What are the parameters to self._search_regex?


youtube-dl has in their CONTRIBUTING documentation

description = self._search_regex(
    r'<span[^>]+id="title"[^>]*>([^<]+)<',
    webpage, 'description', fatal=False)

What are the parameters to _search_regex? The documentation doesn't show what 'description' is? Is that an HTML attribute?


Solution

  • As an internal function (it starts with an underscore), it is not well-documented, but you can find its definition in the source code.

    _search_regex is a utility function that basically calls re.search, but unifies handling in the case the regular expression does not match. This is important as many extractors use regular expressions and it would be tiresome (not to mention a huge code duplication) to replicate the error handling all over the place.
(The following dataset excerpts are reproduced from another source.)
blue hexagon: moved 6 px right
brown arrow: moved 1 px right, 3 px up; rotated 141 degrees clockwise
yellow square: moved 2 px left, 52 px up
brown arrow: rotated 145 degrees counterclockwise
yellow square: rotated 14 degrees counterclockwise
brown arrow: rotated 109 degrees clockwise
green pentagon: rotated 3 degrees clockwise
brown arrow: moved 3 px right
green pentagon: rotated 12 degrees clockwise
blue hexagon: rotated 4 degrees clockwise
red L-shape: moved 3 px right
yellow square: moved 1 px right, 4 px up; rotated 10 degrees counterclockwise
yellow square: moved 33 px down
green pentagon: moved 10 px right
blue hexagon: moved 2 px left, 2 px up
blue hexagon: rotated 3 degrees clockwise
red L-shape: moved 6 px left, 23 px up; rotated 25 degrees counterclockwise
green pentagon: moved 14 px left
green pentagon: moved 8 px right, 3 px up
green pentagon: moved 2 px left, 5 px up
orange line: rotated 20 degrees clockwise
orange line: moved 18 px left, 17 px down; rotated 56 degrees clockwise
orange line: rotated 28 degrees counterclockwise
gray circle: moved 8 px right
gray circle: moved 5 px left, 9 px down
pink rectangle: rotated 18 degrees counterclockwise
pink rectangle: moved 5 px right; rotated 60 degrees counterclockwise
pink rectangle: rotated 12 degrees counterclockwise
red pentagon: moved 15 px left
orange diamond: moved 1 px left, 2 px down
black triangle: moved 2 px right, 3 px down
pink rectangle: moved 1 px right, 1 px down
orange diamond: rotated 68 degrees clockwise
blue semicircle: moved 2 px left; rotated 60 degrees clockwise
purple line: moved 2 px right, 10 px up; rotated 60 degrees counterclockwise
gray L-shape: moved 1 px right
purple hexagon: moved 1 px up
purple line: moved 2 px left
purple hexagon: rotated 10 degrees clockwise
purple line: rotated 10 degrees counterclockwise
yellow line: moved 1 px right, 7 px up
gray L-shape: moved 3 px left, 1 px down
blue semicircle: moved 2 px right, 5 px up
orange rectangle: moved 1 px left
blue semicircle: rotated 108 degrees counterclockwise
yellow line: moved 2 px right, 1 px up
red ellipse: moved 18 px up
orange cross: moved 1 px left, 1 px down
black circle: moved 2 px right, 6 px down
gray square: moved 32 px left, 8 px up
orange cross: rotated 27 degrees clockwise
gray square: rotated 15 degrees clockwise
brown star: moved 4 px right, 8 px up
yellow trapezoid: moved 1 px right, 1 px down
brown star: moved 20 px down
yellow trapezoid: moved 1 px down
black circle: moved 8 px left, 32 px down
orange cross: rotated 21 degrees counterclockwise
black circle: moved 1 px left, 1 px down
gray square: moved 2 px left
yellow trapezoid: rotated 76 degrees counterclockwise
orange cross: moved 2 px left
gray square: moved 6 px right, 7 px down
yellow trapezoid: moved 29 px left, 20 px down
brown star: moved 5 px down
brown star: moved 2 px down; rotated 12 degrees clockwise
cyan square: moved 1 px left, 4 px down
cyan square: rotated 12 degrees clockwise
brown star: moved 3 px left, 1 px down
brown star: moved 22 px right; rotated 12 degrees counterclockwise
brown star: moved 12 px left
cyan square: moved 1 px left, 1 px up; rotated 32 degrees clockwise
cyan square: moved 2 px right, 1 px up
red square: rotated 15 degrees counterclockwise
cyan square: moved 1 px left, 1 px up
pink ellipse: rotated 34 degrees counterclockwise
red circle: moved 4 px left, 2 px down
    Here are its parameters:

    • pattern: The regular expression being searched. For instance something like r'(?:foo|href)\s*=\s*(http://[^"]*)". Usually, the first captured group (i.e. the stuff in parentheses, but not beginning with ?:. For more information on regular expressions, consult the Python standard library documentation.
    • string: The string to search in (i.e. the haystack), downloaded from the service you are connecting to.
    • name: A name you chose; this is presented to the user if something fails. Should be unique withing your extractor. Examples are 'manifest URL' or 'content section'. That way, you know immediately where the problem lies if a user posts an error message without the stack trace.
    • default=NO_DEFAULT: Default value. Sometimes, there is a default in case the regexp doesn't match. If so, pass it in here.
    • fatal=True: If no default is given, this determines the behavior if the regular expression fails to match. True: abort extraction and throw a detailed error; for instance if extracting the video URL fails. False: Only omit a warning and go on; if searching for an optional field (e.g. description) fails.
    • flags=0 - Explicit regular expression flags. Rarely used; see the Python standard library documentation for more information.
    • group=None - Match a different group but the first one. Rarely used, only sensible if your regular expression contains named groups. Refer to the Python standard library documentation (keyword named groups) for more details.